When she finally settles, I scoop her up and spin us around. I sit on the edge of the bed and guide her down onto my still hard cock and rock us back and forth to another set of orgasms that leave her breathless and hanging onto my shoulders for dear life.

She’s breathing and kissing the taught scared flesh of my neck as I run a hand up and down the indent of her spine.

Her lips come to my ear and leave kisses there that make me moan. Deep inside her, I want her again, but her body is raw and shaking so I hold her steady and push away my own depraved need for the moment.

“What happened?” Her soft words drip into my ear as her fingertips dance on the webbed silver skin on my neck. “Can you tell me?”

“I’ll tell you anything you want to know,” I answer even as a wave of sadness sweeps over me. “It’s not a happy story though baby. Are you sure you want to know? Now?”

She leans back, and I see the sincerity in her blue eyes. “Yes. I want to know.”

I swallow and lift her up before laying her down on her side, then lower myself facing her, my head propped up on my hand.

“My brother.” I start thinking out each word, unsure just how much I want to dump on our pleasant moment with unpleasant memories. “He was a great guy. Ten years younger than me but we were close. He wanted to be a cop like my dad and me.”

Jessie’s fingers trace a slow circle on my chest as she looks into my eyes, a soft smile at the corners of her lips.

I continue giving her the short version and leaving out some of the gory details of that night.

“Only, when he was young, we knew he was different. My parents did everything they could for him: therapy, clubs, some medications. But, in the end, he fell into a darkness that we couldn’t seem to help him out of. He took off in my dad’s car one night after a bad episode saying some crazy things. My parents called me. I was the one that, when all else failed, could sometimes calm him down. I drove around for an hour trying to find him when I heard the call.”

Jessie’s fingertips turn to a soft palm over my heart, and her lips turn down as she presses them together.

“A police call?” she asks, and I nod.

“Yep. An accident. I was just around the corner. If I had been there, caught up to him five minutes sooner maybe things would be different. He hit a tree.

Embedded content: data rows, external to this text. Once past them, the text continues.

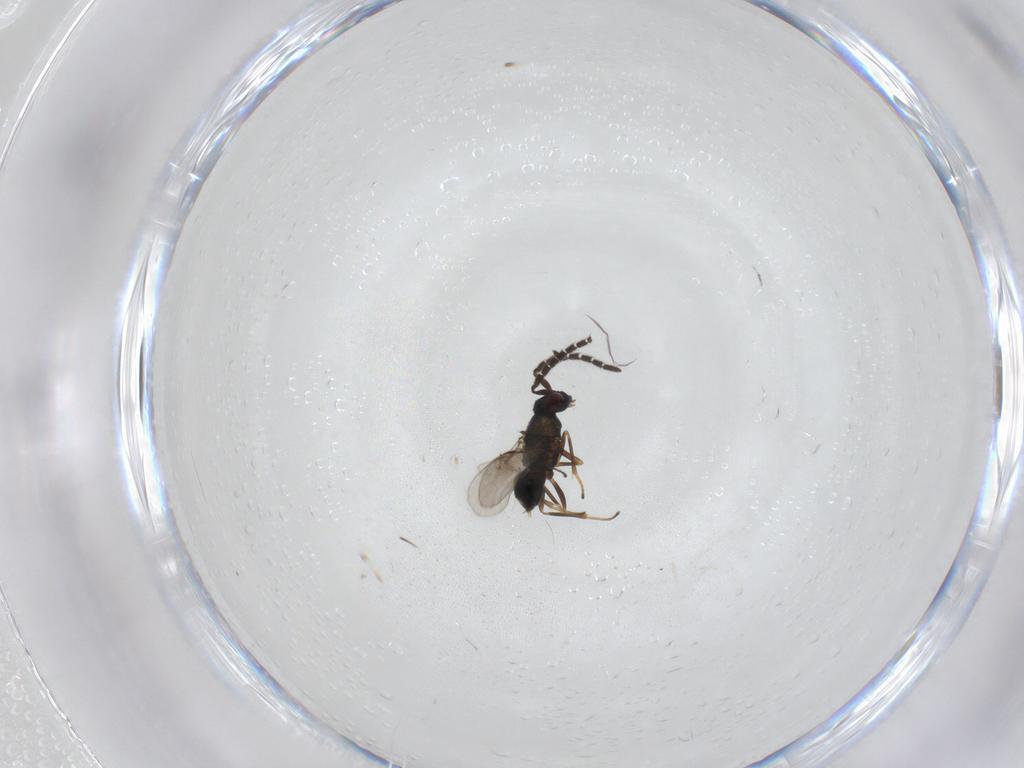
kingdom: Animalia
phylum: Arthropoda
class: Insecta
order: Hymenoptera
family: Encyrtidae
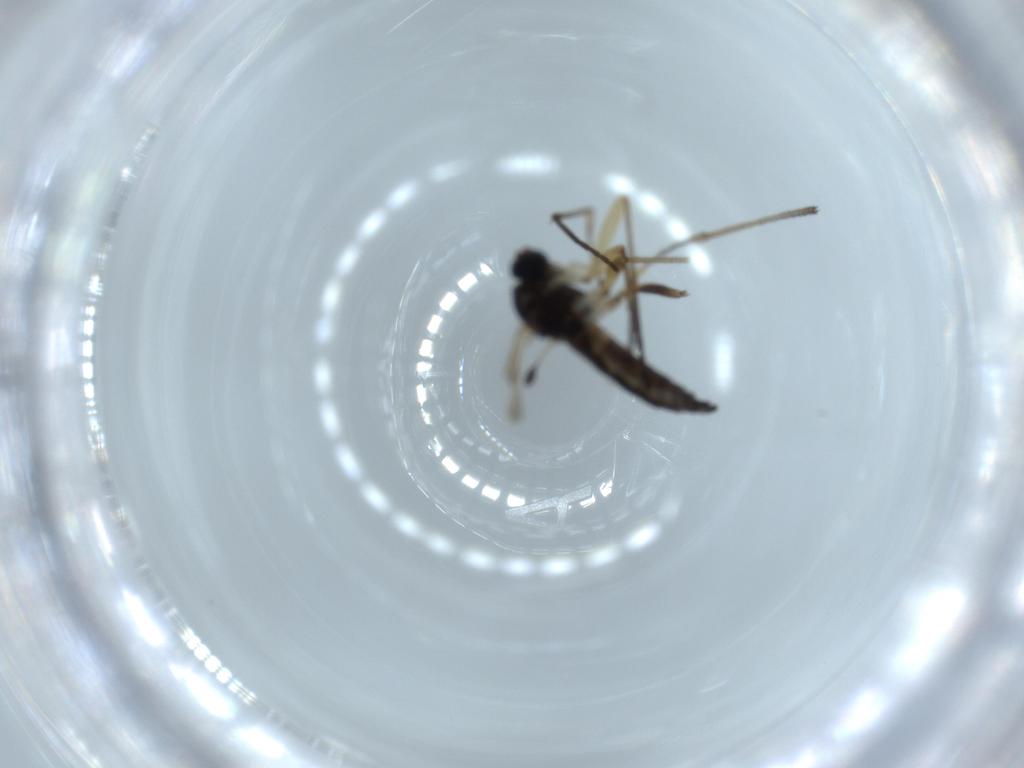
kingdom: Animalia
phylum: Arthropoda
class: Insecta
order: Diptera
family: Sciaridae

The fire department had his door open when I got there. He was still buckled in his seat belt. I pushed everyone out of the way, took out a knife and started to cut…” My throat closes up, and I look over her head and out the window at the sun lowering, remembering just how it looked that day. “Just as I cut through the belt, the leaking gas ignited. I pulled him out, but the flames caught my shirt and burned my neck. I couldn’t save him. No one knows for sure, but there was no sign of him trying to break before he hit the tree. He was twenty.”

“God, I’m so sorry.” She licks her lips and takes a long breath searching my eyes.

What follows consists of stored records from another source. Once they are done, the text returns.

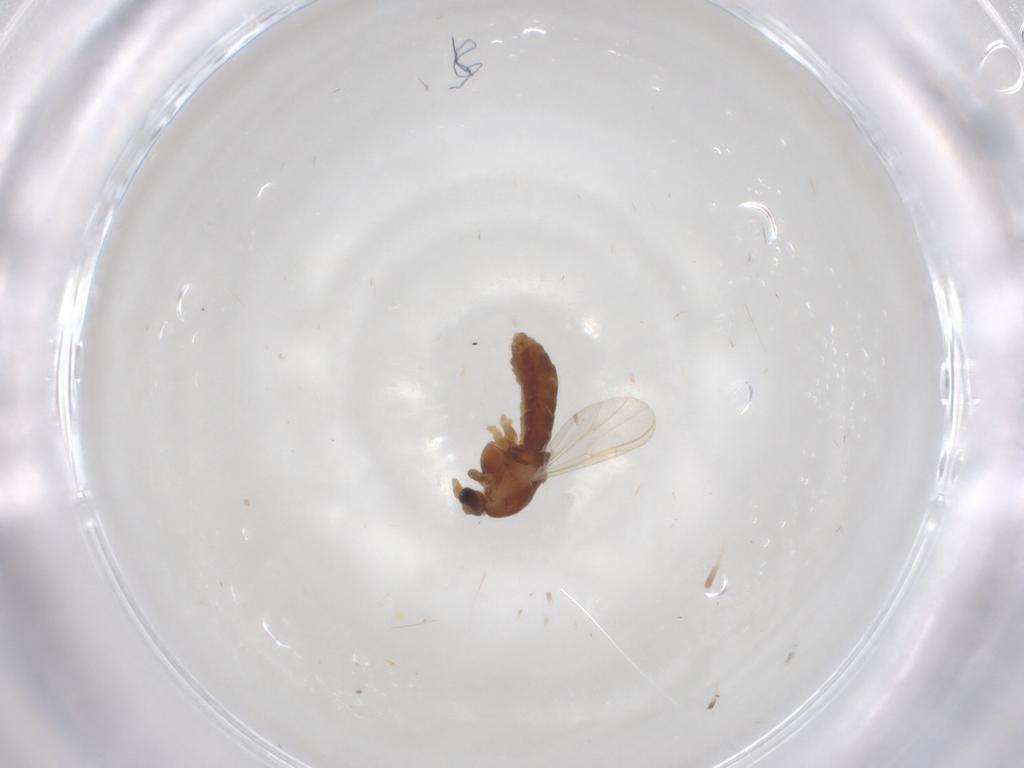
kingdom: Animalia
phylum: Arthropoda
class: Insecta
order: Diptera
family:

I know the story hits home for her. She’s told me in the past she’s struggled with some of her own mental illness and I accept it as much as I would someone with diabetes or any other problem. I make sure she takes her meds every day and there’s no stigma for me. Concern, for sure.

Maybe that’s why I’ve held off telling her about Jeff. I didn’t want her to feel the extra burden of my own experience, but in the end, if we are in this together, she has a right to know my past as well.

“Me too. My parents never really got over it. They passed away not too long after. First my Dad from a stroke. Then my mom from lymphoma.”